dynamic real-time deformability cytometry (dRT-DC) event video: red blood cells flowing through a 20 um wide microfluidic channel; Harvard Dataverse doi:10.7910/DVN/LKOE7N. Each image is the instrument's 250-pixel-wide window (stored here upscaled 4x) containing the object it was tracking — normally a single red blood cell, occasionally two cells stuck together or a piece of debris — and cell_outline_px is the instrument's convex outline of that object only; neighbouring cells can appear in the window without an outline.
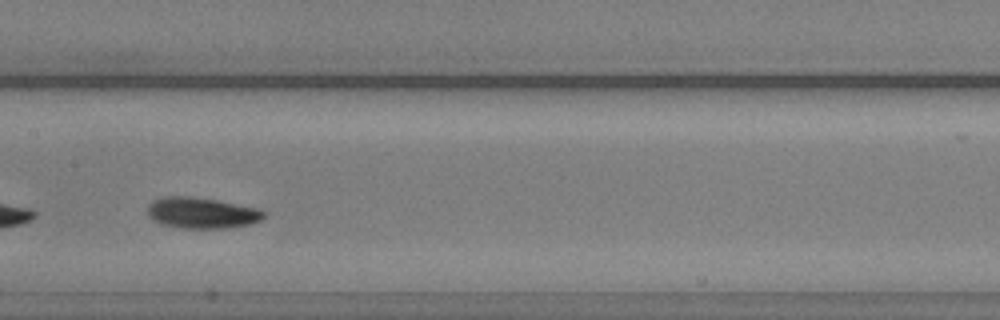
{"species": "common noctule bat (a hibernating species)", "species_latin": "Nyctalus noctula", "temperature_condition": "warm", "stored_images_in_passage": 42, "camera_frame_rate_fps": 3000, "um_per_image_px": 0.085, "animal": {"sex": "male", "body_mass_g": 20.5, "forearm_length_mm": 52.5}, "frame": {"image": 1, "passage_image": 17, "time_ms": 5.333, "image_size_px": [1000, 320], "cell_outline_px": [[268, 212], [260, 220], [252, 224], [224, 228], [184, 228], [164, 224], [148, 216], [148, 204], [152, 200], [164, 196], [192, 196], [216, 200], [260, 208]], "centroid_in_image_um": [17.19, 18.08], "position_along_channel_um": 190.2, "area_um2": 21.04}}
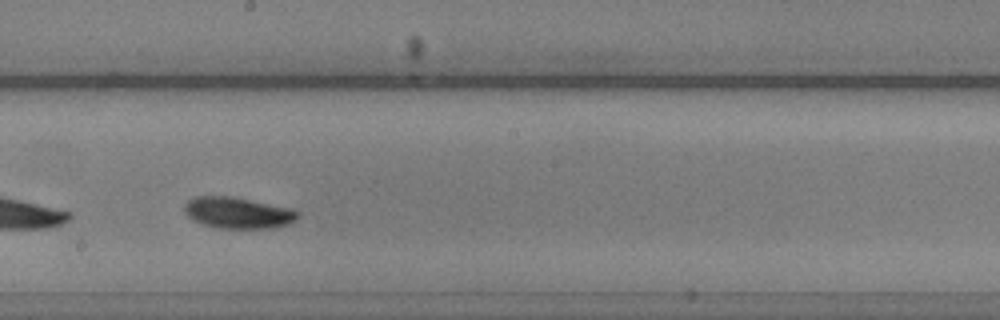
{"frame": {"image": 2, "passage_image": 20, "time_ms": 6.333, "image_size_px": [1000, 320], "cell_outline_px": [[300, 216], [296, 220], [288, 224], [268, 228], [220, 228], [200, 224], [192, 220], [184, 212], [184, 204], [192, 196], [232, 196], [292, 208], [300, 212]], "centroid_in_image_um": [20.2, 18.08], "position_along_channel_um": 228.0, "area_um2": 20.92}}
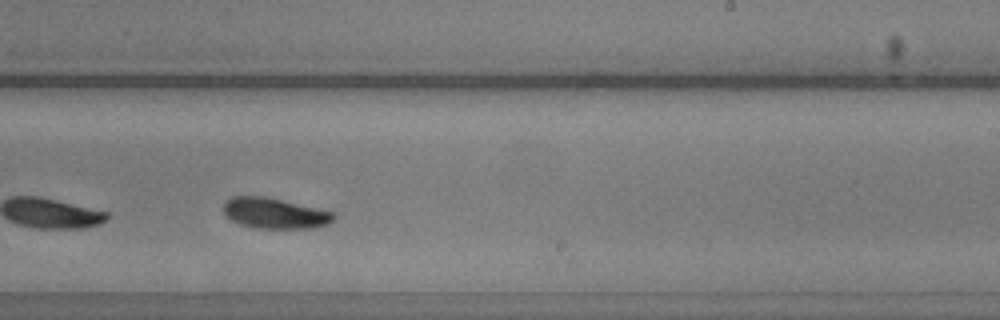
{"frame": {"image": 3, "passage_image": 23, "time_ms": 7.333, "image_size_px": [1000, 320], "cell_outline_px": [[336, 216], [328, 224], [312, 228], [256, 228], [240, 224], [232, 220], [224, 212], [224, 200], [232, 196], [264, 196], [332, 212]], "centroid_in_image_um": [23.31, 18.12], "position_along_channel_um": 265.7, "area_um2": 19.36}, "authors_computed_cell_mechanics": {"area_um2": 20.0855, "velocity_mm_per_s": 3.7876, "shape_relaxation_time_tau1_ms": 2.0078, "shape_relaxation_time_tau2_ms": 2.4488, "deformation_change_tau1": 0.0949, "deformation_change_tau2": 0.0548}}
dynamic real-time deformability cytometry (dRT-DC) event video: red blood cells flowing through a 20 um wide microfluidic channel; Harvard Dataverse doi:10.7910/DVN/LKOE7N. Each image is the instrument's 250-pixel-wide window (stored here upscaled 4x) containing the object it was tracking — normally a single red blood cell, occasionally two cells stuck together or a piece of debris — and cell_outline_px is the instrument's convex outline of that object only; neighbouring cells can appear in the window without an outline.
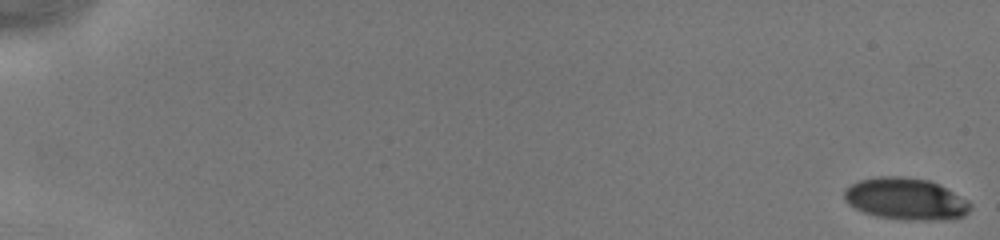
{"species": "human", "species_latin": "Homo sapiens", "temperature_condition": "cold", "stored_images_in_passage": 51, "camera_frame_rate_fps": 3000, "um_per_image_px": 0.085, "donor": {"sex": "male"}, "frame": {"image": 1, "passage_image": 1, "time_ms": 0.0, "image_size_px": [1000, 240], "cell_outline_px": [[972, 208], [964, 216], [936, 220], [900, 220], [876, 216], [864, 212], [848, 204], [844, 200], [844, 188], [860, 180], [880, 176], [900, 176], [928, 180], [940, 184], [968, 200], [972, 204]], "centroid_in_image_um": [76.99, 16.91], "position_along_channel_um": 8.0, "area_um2": 30.92}}
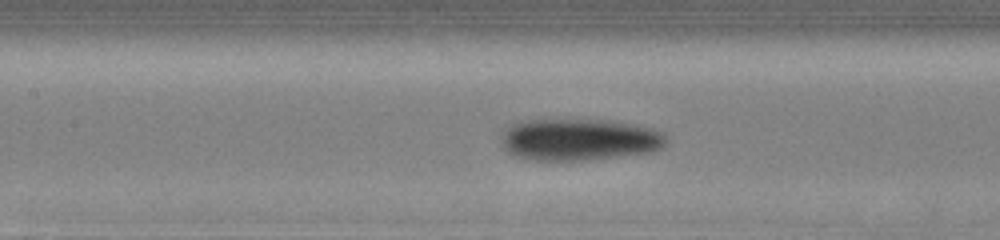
{"frame": {"image": 2, "passage_image": 26, "time_ms": 8.333, "image_size_px": [1000, 240], "cell_outline_px": [[668, 144], [652, 152], [592, 160], [524, 160], [512, 156], [504, 148], [500, 136], [512, 120], [576, 116], [616, 120], [636, 124], [652, 128], [664, 132], [668, 140]], "centroid_in_image_um": [49.19, 11.8], "position_along_channel_um": 158.2, "area_um2": 42.77}}
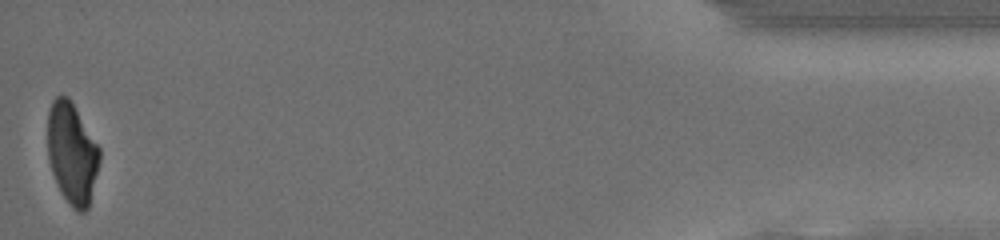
{"frame": {"image": 3, "passage_image": 51, "time_ms": 16.667, "image_size_px": [1000, 240], "cell_outline_px": [[100, 160], [88, 208], [84, 212], [76, 212], [72, 208], [60, 192], [52, 172], [48, 160], [48, 112], [52, 100], [56, 96], [68, 96], [100, 148]], "centroid_in_image_um": [6.11, 13.05], "position_along_channel_um": 429.1, "area_um2": 30.58}, "authors_computed_cell_mechanics": {"area_um2": 34.5644, "velocity_mm_per_s": 4.1871, "shape_relaxation_time_tau1_ms": 2.1059, "shape_relaxation_time_tau2_ms": 6.9648, "deformation_change_tau1": 0.1023, "deformation_change_tau2": 0.1044}}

────────────────────────────────────────

■ WHAT THE EXERCISE ASKS:
Your copy should hold every record word for word and none of the pictures.

■ ANSWER FOR THIS EXERCISE:
dynamic real-time deformability cytometry (dRT-DC) event video: red blood cells flowing through a 20 um wide microfluidic channel; Harvard Dataverse doi:10.7910/DVN/LKOE7N. Each image is the instrument's 250-pixel-wide window (stored here upscaled 4x) containing the object it was tracking — normally a single red blood cell, occasionally two cells stuck together or a piece of debris — and cell_outline_px is the instrument's convex outline of that object only; neighbouring cells can appear in the window without an outline.
{"species": "common noctule bat (a hibernating species)", "species_latin": "Nyctalus noctula", "temperature_condition": "warm", "stored_images_in_passage": 42, "camera_frame_rate_fps": 3000, "um_per_image_px": 0.085, "animal": {"sex": "male", "body_mass_g": 20.5, "forearm_length_mm": 52.5}, "frame": {"image": 1, "passage_image": 17, "time_ms": 5.333, "image_size_px": [1000, 320], "cell_outline_px": [[268, 212], [260, 220], [252, 224], [224, 228], [184, 228], [164, 224], [148, 216], [148, 204], [152, 200], [164, 196], [192, 196], [216, 200], [260, 208]], "centroid_in_image_um": [17.19, 18.08], "position_along_channel_um": 190.2, "area_um2": 21.04}}
{"frame": {"image": 2, "passage_image": 20, "time_ms": 6.333, "image_size_px": [1000, 320], "cell_outline_px": [[300, 216], [296, 220], [288, 224], [268, 228], [220, 228], [200, 224], [192, 220], [184, 212], [184, 204], [192, 196], [232, 196], [292, 208], [300, 212]], "centroid_in_image_um": [20.2, 18.08], "position_along_channel_um": 228.0, "area_um2": 20.92}}
{"frame": {"image": 3, "passage_image": 23, "time_ms": 7.333, "image_size_px": [1000, 320], "cell_outline_px": [[336, 216], [328, 224], [312, 228], [256, 228], [240, 224], [232, 220], [224, 212], [224, 200], [232, 196], [264, 196], [332, 212]], "centroid_in_image_um": [23.31, 18.12], "position_along_channel_um": 265.7, "area_um2": 19.36}, "authors_computed_cell_mechanics": {"area_um2": 20.0855, "velocity_mm_per_s": 3.7876, "shape_relaxation_time_tau1_ms": 2.0078, "shape_relaxation_time_tau2_ms": 2.4488, "deformation_change_tau1": 0.0949, "deformation_change_tau2": 0.0548}}
dynamic real-time deformability cytometry (dRT-DC) event video: red blood cells flowing through a 20 um wide microfluidic channel; Harvard Dataverse doi:10.7910/DVN/LKOE7N. Each image is the instrument's 250-pixel-wide window (stored here upscaled 4x) containing the object it was tracking — normally a single red blood cell, occasionally two cells stuck together or a piece of debris — and cell_outline_px is the instrument's convex outline of that object only; neighbouring cells can appear in the window without an outline.
{"species": "human", "species_latin": "Homo sapiens", "temperature_condition": "cold", "stored_images_in_passage": 51, "camera_frame_rate_fps": 3000, "um_per_image_px": 0.085, "donor": {"sex": "male"}, "frame": {"image": 1, "passage_image": 1, "time_ms": 0.0, "image_size_px": [1000, 240], "cell_outline_px": [[972, 208], [964, 216], [936, 220], [900, 220], [876, 216], [864, 212], [848, 204], [844, 200], [844, 188], [860, 180], [880, 176], [900, 176], [928, 180], [940, 184], [968, 200], [972, 204]], "centroid_in_image_um": [76.99, 16.91], "position_along_channel_um": 8.0, "area_um2": 30.92}}
{"frame": {"image": 2, "passage_image": 26, "time_ms": 8.333, "image_size_px": [1000, 240], "cell_outline_px": [[668, 144], [652, 152], [592, 160], [524, 160], [512, 156], [504, 148], [500, 136], [512, 120], [576, 116], [616, 120], [636, 124], [652, 128], [664, 132], [668, 140]], "centroid_in_image_um": [49.19, 11.8], "position_along_channel_um": 158.2, "area_um2": 42.77}}
{"frame": {"image": 3, "passage_image": 51, "time_ms": 16.667, "image_size_px": [1000, 240], "cell_outline_px": [[100, 160], [88, 208], [84, 212], [76, 212], [72, 208], [60, 192], [52, 172], [48, 160], [48, 112], [52, 100], [56, 96], [68, 96], [100, 148]], "centroid_in_image_um": [6.11, 13.05], "position_along_channel_um": 429.1, "area_um2": 30.58}, "authors_computed_cell_mechanics": {"area_um2": 34.5644, "velocity_mm_per_s": 4.1871, "shape_relaxation_time_tau1_ms": 2.1059, "shape_relaxation_time_tau2_ms": 6.9648, "deformation_change_tau1": 0.1023, "deformation_change_tau2": 0.1044}}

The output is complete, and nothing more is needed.